Apresentei meu artigo no sábado. Acho que estou ficando bom nesta coisa de fazer apresentações interativas. Tive bastante perguntas e sugestões de melhoria nas análises, o que eu considero muito positivo, e encorajador. Já vários colegas meus não tiveram a mesma sorte: ninguém perguntou nada para eles! Pode ter coisa mais chata do que viajar 2 horas, mais 12 horas, dormir no saguão do aeroporto, pegar mais 2 horas de voo, quatro horas de diferença de fuso horário, falar por 20 minutos e ninguém te fazer nenhuma pergunta?
Do ponto de vista das compras, desta vez eu não comprei máquinas de ficar sentado: nem computadores, nem mp3/4/5/x, nem coisas do gênero. Investi um pouco em algo para meu bem-estar pessoal. Estou com vários quilogramas acima do peso, e com uma barriga que não para de crescer. Por causa do meu problema de hérnia de disco na cervical, não são todos os exercícios que eu posso fazer. Há mais ou menos 2 meses, comecei a fazer Pilates, o que está sendo muito bom para minha musculatura, minhas costas pararam de doer, especialmente a lombar. Tenho melhorado minha postura e até minha respiração à noite está melhor. Mas não perco peso. Afinal, Pilates não é exercício aeróbico. Nem um pouco, por sinal. Resolvi fazer caminhadas, para depois começar a correr. Comprei um tênis bom, para caminhantes iniciantes, que quer dizer que não é o topo de linha dos tênis de corrida, mas é MUITO mais barato. Ainda assim, de uma boa marca. Comprei também um monitor cardíaco para exercício, para garantir que eu não estou fazendo a caminhada nem muito devagar, que não queima nada, tem tão rápido que vá estourar meu coração. Sem exageros. Neste aparelho também usei o critério “iniciante”: não comprei o mais caro. Aliás, comprei o mais barato. Não quero um monte de funções que não sei nem se vou usar. Se eu achar que, no futuro, ele não está me atendendo, faço um “upgrade”. Vamos acelerar o retorno do investimento primeiro...

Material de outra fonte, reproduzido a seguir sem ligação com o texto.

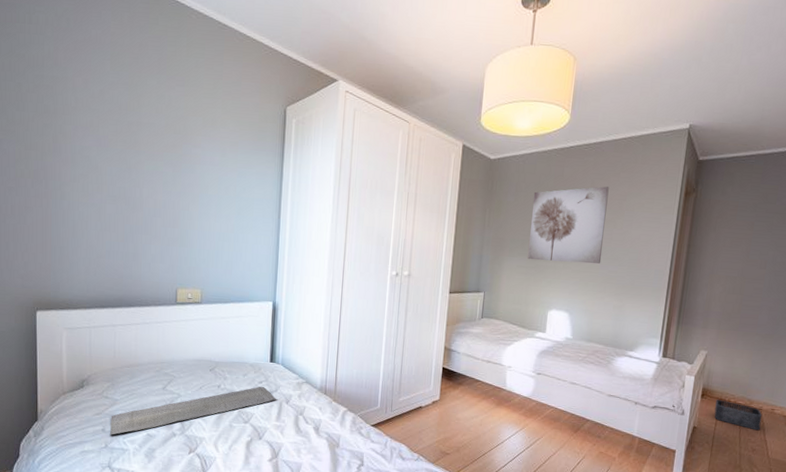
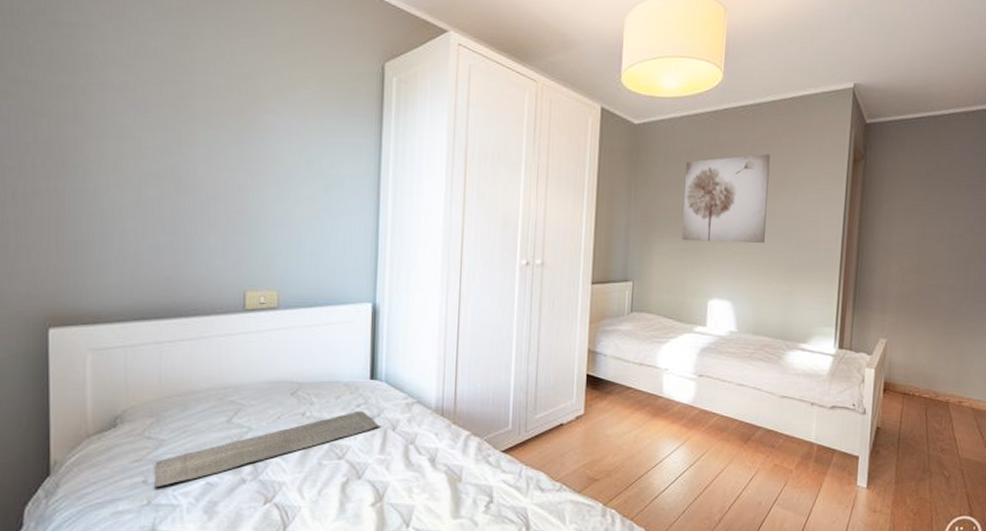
storage bin: present [714,399,763,431] -> none [898,393,950,427]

sábado, 27 de novembro de 2010

Como é que se coloca 20 pessoas dentro de um fusca?

Todos sabem como se coloca 20 alemães dentro de um fusca - basta dizer que não é possível - risos.
Há quem tenha teorias que digam como se coloca 20 gringos dentro de um fusca... Teorias à parte, a pergunta é, como se coloca 22 pessoas (gringos e alemães - juntos e misturados), dentro de um fusca, todos ao mesmo tempo. A resposta é: Participando da 1ª Gincana da Faculdade FISUL.
Enquanto nossa mudança seguiu para São Leopoldo, sob a supervisão do Iuri, do Lucas e da Vaan, eu fiquei em Garibaldi, participando, com minha equipe "Juntos e Misturados", de cor verde escura, da gincana da FISUL. Uma das tarefas era colocar o maior número de pessoas dentro de um fusca. Eram 5 fuscas estacionados na rua lateral da faculdade, cada equipe teve que providenciar o seu.

Nossa equipe conseguiu colocar 19 pessoas, mas a equipe vencedora, a bordô (Brut), colocou 22 e venceu a disputa.

Mudança para São Leopoldo

Parece que foi ontem que nos mudamos para Garibaldi (http://iurienara.blogspot.com/2010/03/novas-mudancas-em-nossas-vidas.html) - e já estamos descarregando nossos móveis e etc., em São Leopoldo.
Hoje de manhã, às 7h15min, o caminhão do Gringo - o mesmo que trouxe a nossa mudança de Taquara, em fevereiro deste ano - encostou na frente do nosso prédio. Durante a semana fizemos um trabalho em equipe para empacotar as tralhas. Meu filho Lucas e minha nora Vaan ajudaram domingo, meus pais, de segunda a terça e, depois disso, Iuri e eu. Concluímos o empacotamento pelas 2h30min deste sábado.
Como o Iuri trabalha 40 horas por semana na Unisinos e não há transporte coletivo que ele possa utilizar, decidimos mudar para São Leopoldo, pois eu consigo vir de ônibus e voltar de carona com colegas, nos três dias em que precisarei vir para trabalhar em Garibaldi.
À direita, em cima, uma foto do caminhão sendo carregado, hoje de manhã.
À esquerda, uma foto do Iuri no saguão do prédio, entre alguns móveis a serem carregados.
O Lucas e a Vaan morarão conosco em São Leopoldo, até sua casa ficar pronta.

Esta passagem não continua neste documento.